June natural gas futures rose Wednesday as traders noted significant short covering prompting higher prices, but should prices advance another 20 cents or more, aggressive selling will appear, they say. June natural gas rose 15.3 cents to $4.284 and July rose 16 cents to $4.385. June crude oil fell 72 cents to $75.65/bbl.
“I think the advance has some legs to it,” said a New York floor trader. He noted that there was some “good selling between $4.27 and $4.30” as some traders tried to keep a lid on prices. “If you look at a chart…if the market gets above $4.30 it looks like it might run a little bit. I suspect we will see that Thursday with the market trading above $4.30 and testing up to $4.45 over the next day or two. It should test $4.50 before it heads back down.”
He noted that there are a lot of shorts in the market, and “I think they have been covering,” the trader said. He added that he thought that if the market continues to rise it will prompt additional short covering up to about $4.50. “There are definitely traders waiting to sell if it gets to $4.50,” he said.
A Texas fund trader using mathematical algorithms to determine his buy and sell points sees the market capable of “knee-jerk reactions” outside of the $3.80 to $4.20 range, and he admitted that “they can be pretty big in the natural gas market, but big picture the market falls right back into that range again.”
He added that Wednesday’s advance was a nice move, “but when you see the large moves in other global markets, those traders are all playing in natural gas to some extent. I don’t know which way they are spreading, but with the large moves in those markets it is going to cause some portfolio adjustments [and affect natural gas],” he said.
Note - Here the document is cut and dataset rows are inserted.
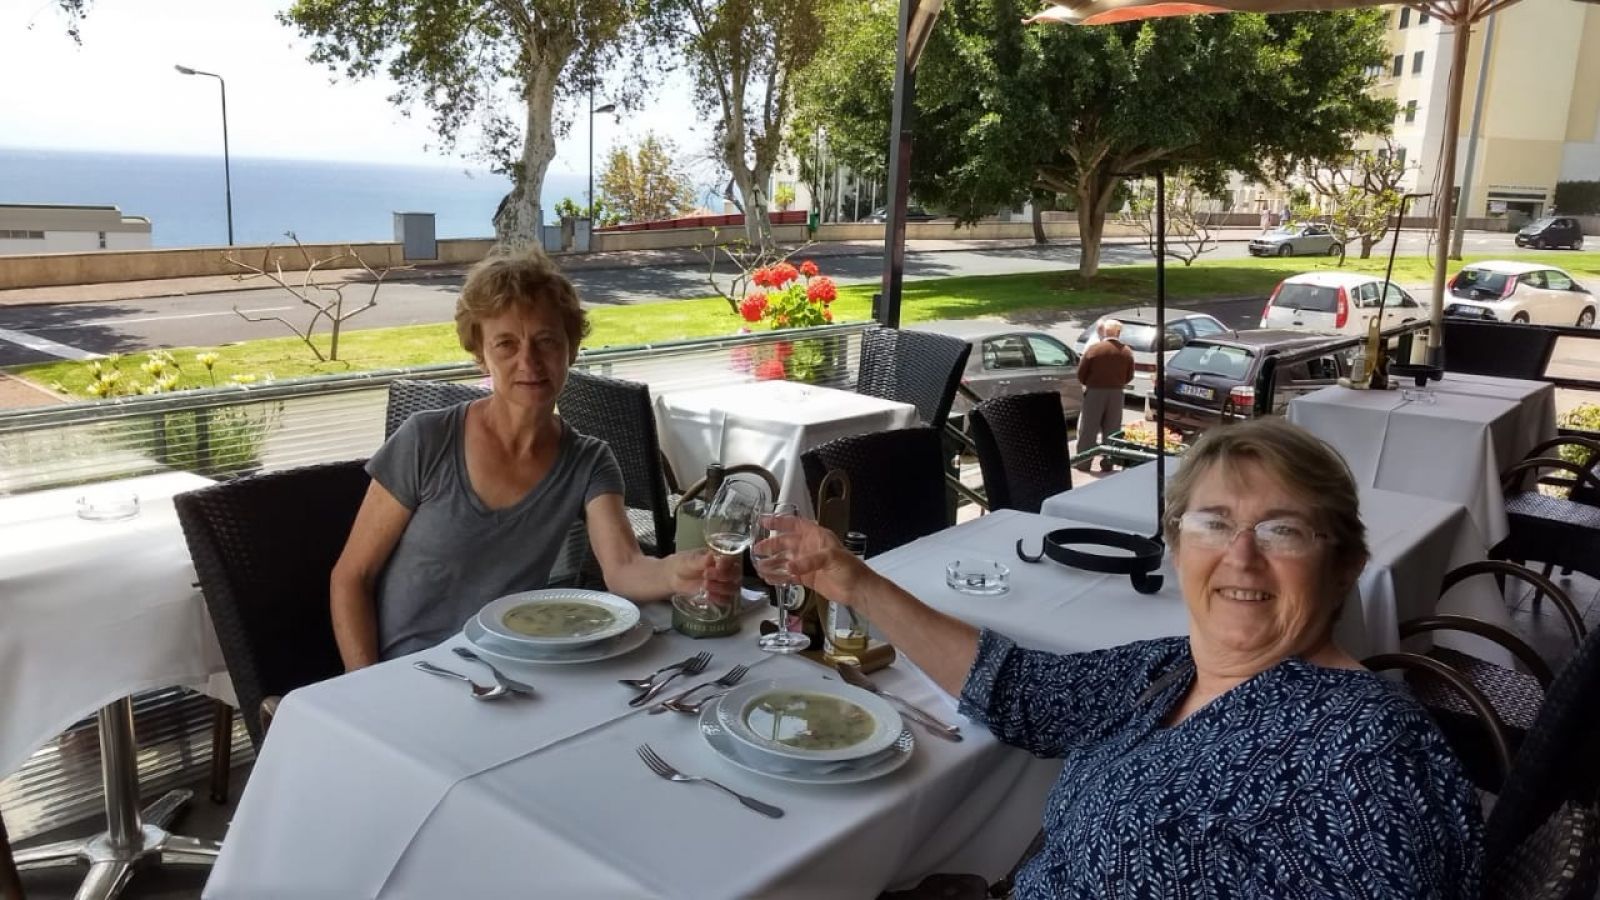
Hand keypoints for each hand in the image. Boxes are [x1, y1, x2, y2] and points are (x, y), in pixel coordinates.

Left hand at [672, 548, 740, 607]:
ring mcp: (724, 583)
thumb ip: (700, 560)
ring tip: (705, 585)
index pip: (732, 559)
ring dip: (721, 588)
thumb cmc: (684, 564)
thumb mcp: (689, 560)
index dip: (727, 563)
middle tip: (706, 574)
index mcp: (721, 557)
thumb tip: (710, 557)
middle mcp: (726, 570)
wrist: (675, 577)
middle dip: (723, 576)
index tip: (718, 565)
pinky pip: (727, 600)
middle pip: (735, 574)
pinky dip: (719, 599)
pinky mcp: (720, 595)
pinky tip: (708, 595)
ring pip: (733, 588)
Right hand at [753, 515, 871, 608]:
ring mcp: (807, 563)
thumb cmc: (849, 568)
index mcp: (816, 536)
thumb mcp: (832, 558)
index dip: (779, 521)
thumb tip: (789, 566)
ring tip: (759, 567)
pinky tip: (769, 579)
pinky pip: (788, 575)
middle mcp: (809, 547)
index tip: (764, 521)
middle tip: (757, 550)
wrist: (857, 589)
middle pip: (786, 543)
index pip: (795, 524)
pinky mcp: (806, 578)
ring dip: (772, 563)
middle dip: (770, 546)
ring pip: (784, 560)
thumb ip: (809, 561)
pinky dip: (778, 577)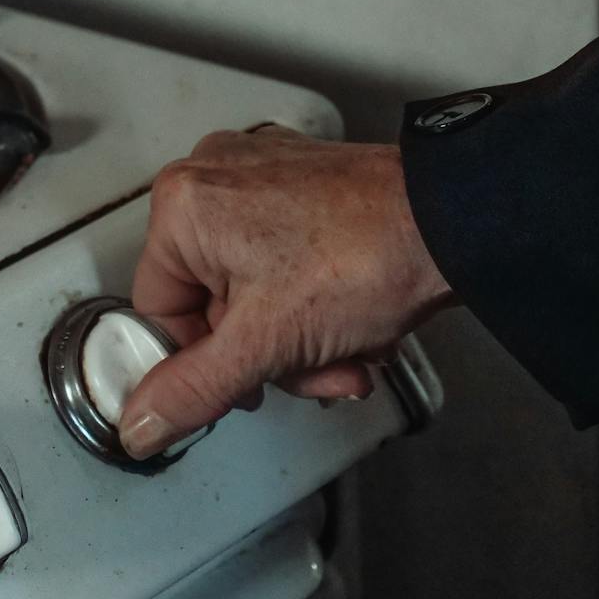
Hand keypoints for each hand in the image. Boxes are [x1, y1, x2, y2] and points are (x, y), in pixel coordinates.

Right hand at [119, 127, 451, 459]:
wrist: (458, 223)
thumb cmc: (366, 257)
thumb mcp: (264, 344)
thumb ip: (194, 390)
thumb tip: (140, 423)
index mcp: (182, 205)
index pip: (160, 310)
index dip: (205, 363)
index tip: (247, 386)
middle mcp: (215, 175)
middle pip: (215, 304)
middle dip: (272, 356)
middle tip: (314, 370)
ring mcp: (264, 174)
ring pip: (258, 290)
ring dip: (303, 340)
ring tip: (350, 352)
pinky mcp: (307, 182)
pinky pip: (288, 259)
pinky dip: (319, 301)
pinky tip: (359, 322)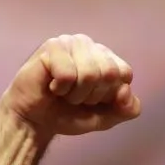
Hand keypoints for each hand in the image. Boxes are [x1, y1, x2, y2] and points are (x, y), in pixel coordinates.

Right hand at [0, 34, 140, 136]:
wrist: (37, 121)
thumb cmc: (70, 113)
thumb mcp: (107, 117)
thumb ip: (128, 109)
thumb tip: (126, 90)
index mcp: (108, 58)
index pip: (124, 73)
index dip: (110, 95)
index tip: (93, 100)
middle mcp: (91, 46)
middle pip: (109, 73)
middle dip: (93, 95)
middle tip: (76, 97)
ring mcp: (71, 43)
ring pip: (90, 73)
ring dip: (76, 94)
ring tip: (64, 92)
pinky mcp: (52, 46)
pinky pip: (68, 74)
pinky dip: (61, 88)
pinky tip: (52, 86)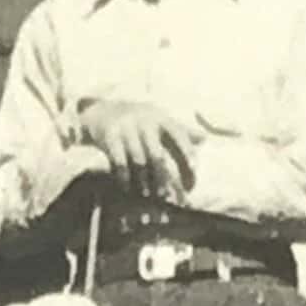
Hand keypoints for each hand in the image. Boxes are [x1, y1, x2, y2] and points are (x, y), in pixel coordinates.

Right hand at [76, 98, 196, 201]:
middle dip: (162, 176)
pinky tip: (127, 187)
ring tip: (148, 194)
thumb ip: (180, 129)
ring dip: (143, 180)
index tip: (195, 168)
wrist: (101, 110)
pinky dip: (124, 176)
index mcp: (160, 117)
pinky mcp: (110, 137)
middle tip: (166, 194)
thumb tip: (204, 139)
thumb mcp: (158, 119)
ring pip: (138, 161)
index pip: (178, 134)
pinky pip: (119, 162)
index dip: (187, 151)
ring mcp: (126, 129)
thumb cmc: (138, 118)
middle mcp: (144, 122)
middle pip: (157, 154)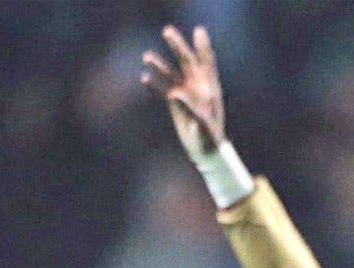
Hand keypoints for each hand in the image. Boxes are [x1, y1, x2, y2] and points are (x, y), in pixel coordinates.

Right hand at [141, 24, 225, 156]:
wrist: (206, 152)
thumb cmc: (209, 138)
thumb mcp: (202, 123)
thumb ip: (190, 106)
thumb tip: (174, 92)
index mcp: (209, 87)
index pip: (206, 62)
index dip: (203, 46)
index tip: (198, 31)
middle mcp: (197, 86)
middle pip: (186, 61)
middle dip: (177, 45)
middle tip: (167, 31)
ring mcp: (185, 93)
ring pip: (171, 74)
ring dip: (159, 65)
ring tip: (147, 56)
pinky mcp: (175, 104)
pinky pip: (162, 89)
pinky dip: (154, 84)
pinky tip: (144, 78)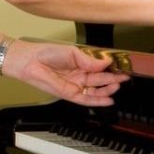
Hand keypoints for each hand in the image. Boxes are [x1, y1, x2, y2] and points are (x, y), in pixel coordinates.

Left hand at [2, 40, 129, 106]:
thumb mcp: (72, 52)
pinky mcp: (69, 94)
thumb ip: (90, 60)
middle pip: (100, 80)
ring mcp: (75, 85)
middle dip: (113, 80)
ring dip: (107, 91)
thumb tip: (106, 62)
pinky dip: (97, 101)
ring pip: (95, 91)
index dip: (112, 69)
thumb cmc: (46, 53)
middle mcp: (80, 75)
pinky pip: (86, 99)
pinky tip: (108, 100)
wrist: (30, 61)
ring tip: (117, 87)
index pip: (100, 68)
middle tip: (124, 78)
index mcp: (81, 63)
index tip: (122, 68)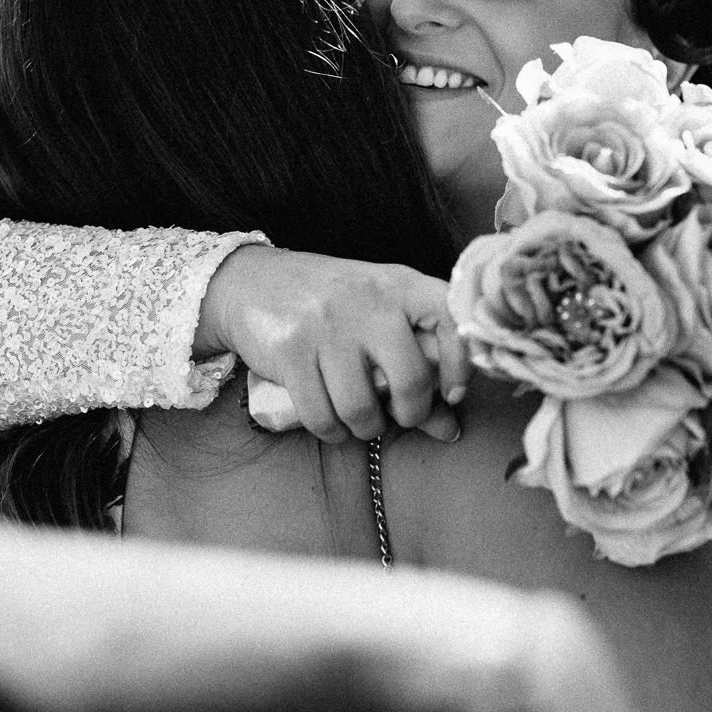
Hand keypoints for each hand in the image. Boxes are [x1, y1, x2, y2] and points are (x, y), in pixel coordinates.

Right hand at [198, 246, 467, 443]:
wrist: (251, 281)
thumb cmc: (328, 305)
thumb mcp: (377, 318)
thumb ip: (415, 365)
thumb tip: (449, 429)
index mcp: (400, 284)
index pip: (451, 321)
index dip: (460, 367)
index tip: (451, 394)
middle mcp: (368, 301)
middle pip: (410, 380)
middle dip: (410, 414)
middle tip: (400, 415)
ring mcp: (326, 325)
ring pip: (361, 407)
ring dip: (365, 427)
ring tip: (360, 418)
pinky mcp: (290, 350)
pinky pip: (321, 415)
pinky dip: (331, 431)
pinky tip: (332, 421)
Analysts focused on energy demand found the Wednesday morning Energy Information Administration figures on petroleum inventories as having little to no market impact. As of late the oil markets have been following developments in the international arena following the stock markets lower on concerns of foreign debt issues and whether the European Central Bank would be able to craft a suitable rescue package. Ample petroleum supplies also suggest lower prices, but Wednesday’s report didn’t give much insight to energy demand and couldn’t energize the bullish case.
An earlier news wire survey showed that for the week ended May 7 traders were expecting an increase of 1.7 million barrels of crude oil and an 850,000 bbl rise in gasoline supplies. Distillates were anticipated to have increased by 1.28 million barrels. The actual figures came in at a build in crude of 1.949 million barrels and a draw in gasoline of 2.814 million. Distillates rose by 1.396 million barrels. “The report was considered neutral for prices,” said Mike DeVooght, president of DEVO Capital Management.
Natural gas traders will get their own set of inventory figures Thursday morning. A Bloomberg survey of 17 analysts showed an estimated storage build of 102 Bcf for the week ending May 7, the median of the sample, and IAF Advisors is looking for an increase of 100 Bcf. Ritterbusch and Associates anticipates inventories rose by 86 Bcf. The five-year average for this time of year is 84 Bcf.
Wednesday’s advance may have caught the bears off guard even though for the most part prices continue to meander within a relatively narrow range. “As long as prices remain above support at $3.81, the possibility of a bottom being formed remains in place,” said Peter Beutel, president of Cameron Hanover, a Connecticut-based energy consulting firm.
He sees the prices as a temporary low, “but they do not represent a bottom in any traditional sense, at this stage. Prices need to break above resistance at $4.235 and then at $4.33-4.38 in order to turn this stability point into a major bottom. But as long as there is an important low at $3.81 holding, the bears have a major obstacle in their way [to move lower],” he said.